TEXT
━━━━━━━━━━
I went out to Gordons this past weekend with some buddies that just bought 4-seat Can-Am's both of them have very limited off-road experience. They both love the X3 and think the suspension is incredible. I drove one of the cars (first time driving a SxS, other than Rhino). I was impressed with the out of the box suspension but I could tell it could be a lot better. I have tuned a lot of Fox shocks. But all of them have been coilovers and/or bypasses. I have never taken apart the new style shocks with the adjusters on them. 

After reading/researching about Can-Am shocks it seems to be that no one (or not many) does their own shock work. Why is all the SxS shock tuning kept such a secret? I get the main shock tuners have to keep trade secrets but all the adjustments have to be pretty close to the same. Why re-invent the wheel? I have my suspicions that quite a few of the SxS owners are buying them and don't have the experience at tuning shocks. 

Has anyone taken the new Fox shocks apart and revalved/respringed? Are they harder/different than a normal bypass shock? 

99% of the people don't want to take apart shocks and lack the knowledge to tune shocks.  I have no desire to tinker with them.  I will gladly pay for someones to do them that has spent the hours it takes to get them set up.  Also the Fox shocks require some special tools that you either buy or if you have the means can probably rig up.  I don't think there is anything magic in the shock over other shocks other than the internal by-pass tubes.
━━━━━━━━━━
WRITTEN TASKS
1. In the forum post about Can-Am shocks, what kinds of Fox shocks has the first writer tuned before?
2. Pick up the Can-Am shock discussion after its last sentence and keep it going.
The rows here don't matter for any of this.

RECORDS SHOWN
━━━━━━━━━━
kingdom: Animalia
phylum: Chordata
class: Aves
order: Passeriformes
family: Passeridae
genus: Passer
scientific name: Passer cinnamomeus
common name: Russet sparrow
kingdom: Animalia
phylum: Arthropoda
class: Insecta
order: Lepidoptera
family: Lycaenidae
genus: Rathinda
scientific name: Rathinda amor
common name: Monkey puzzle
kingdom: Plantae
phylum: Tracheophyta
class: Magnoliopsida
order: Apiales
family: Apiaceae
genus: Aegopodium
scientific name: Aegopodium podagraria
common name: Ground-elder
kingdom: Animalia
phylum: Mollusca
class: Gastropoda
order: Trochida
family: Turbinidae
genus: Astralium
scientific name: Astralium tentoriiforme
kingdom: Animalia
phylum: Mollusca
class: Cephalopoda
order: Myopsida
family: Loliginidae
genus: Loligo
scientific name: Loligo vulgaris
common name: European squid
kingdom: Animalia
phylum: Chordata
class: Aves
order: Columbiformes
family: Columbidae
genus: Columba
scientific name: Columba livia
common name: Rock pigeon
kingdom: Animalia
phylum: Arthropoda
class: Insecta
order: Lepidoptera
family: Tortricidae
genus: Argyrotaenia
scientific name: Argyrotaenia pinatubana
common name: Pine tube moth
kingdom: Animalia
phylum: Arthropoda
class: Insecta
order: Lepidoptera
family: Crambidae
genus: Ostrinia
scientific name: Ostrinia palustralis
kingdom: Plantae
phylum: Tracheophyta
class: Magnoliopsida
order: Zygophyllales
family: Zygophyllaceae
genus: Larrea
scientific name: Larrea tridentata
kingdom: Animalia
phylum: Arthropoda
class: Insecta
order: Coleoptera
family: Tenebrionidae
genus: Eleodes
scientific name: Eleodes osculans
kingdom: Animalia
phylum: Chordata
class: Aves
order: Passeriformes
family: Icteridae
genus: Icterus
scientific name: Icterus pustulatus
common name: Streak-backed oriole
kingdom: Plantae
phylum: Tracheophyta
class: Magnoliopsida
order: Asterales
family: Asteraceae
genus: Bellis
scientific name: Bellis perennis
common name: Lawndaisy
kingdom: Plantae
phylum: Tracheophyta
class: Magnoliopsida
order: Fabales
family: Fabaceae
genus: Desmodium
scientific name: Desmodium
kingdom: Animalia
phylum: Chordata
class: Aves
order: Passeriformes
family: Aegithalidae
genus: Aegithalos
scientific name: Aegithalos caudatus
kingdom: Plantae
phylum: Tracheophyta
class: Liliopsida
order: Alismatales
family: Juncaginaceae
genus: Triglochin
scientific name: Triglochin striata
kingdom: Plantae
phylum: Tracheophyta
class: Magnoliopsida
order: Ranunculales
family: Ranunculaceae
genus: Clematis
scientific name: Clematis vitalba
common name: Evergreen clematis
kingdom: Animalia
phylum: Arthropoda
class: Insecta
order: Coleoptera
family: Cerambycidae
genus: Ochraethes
━━━━━━━━━━
RESULTS OF THE EXERCISE
1. Coilovers and/or bypasses.

2.
If you want a simple way to improve the ride quality get the Eibach spring kit or come up with what you think should be the spring rates (stock springs sag out to quickly).  Set the ride height to about 16".  Then take the compression adjuster out and re-valve the stack in it.  It will open up the compression and give you the actual fine tuning adjustments.  It improves the ride quality big time.  The chatter and chop is no longer bone jarring.  

I did my shocks in stages with the help of Ed "Poundsand".  I initially bough the Eibach spring kit, which helped in the sand.  In the dirt the ride still sucked in the chatter.  Ed took out my compression adjuster and re-valved the stack.  This soften up the chatter and improved the over all ride quality.  

I eventually had him do the main valving and tweaks to the internal by-pass tubes.  That was after I drove a friend's car with the full work from Ed.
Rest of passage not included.